> **WHAT TO DO**:
A stretch of the entries below is to be set down exactly, running from the line with "Structures marked on this image (expert" through the line with "- tumour on", both included, and no other line.

==== WORKING DATA

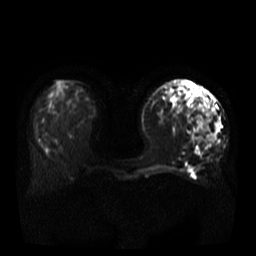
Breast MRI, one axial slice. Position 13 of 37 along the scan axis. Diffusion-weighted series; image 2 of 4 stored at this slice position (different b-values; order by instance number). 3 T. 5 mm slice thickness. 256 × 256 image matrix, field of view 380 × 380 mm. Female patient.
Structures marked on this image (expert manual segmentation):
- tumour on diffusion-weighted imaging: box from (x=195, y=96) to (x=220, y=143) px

========
==== WORKING DATA

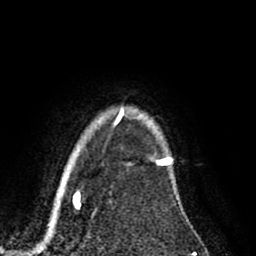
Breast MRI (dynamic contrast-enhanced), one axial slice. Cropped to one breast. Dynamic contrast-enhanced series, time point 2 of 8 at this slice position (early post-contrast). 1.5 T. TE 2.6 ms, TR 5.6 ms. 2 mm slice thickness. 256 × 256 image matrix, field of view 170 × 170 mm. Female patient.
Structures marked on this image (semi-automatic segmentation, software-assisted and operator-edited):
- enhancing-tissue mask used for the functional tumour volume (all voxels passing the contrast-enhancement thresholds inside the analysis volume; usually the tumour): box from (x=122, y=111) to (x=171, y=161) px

========

> **RESPONSE AREA**:
Structures marked on this image (expert manual segmentation):
- tumour on diffusion-weighted imaging: box from (x=195, y=96) to (x=220, y=143) px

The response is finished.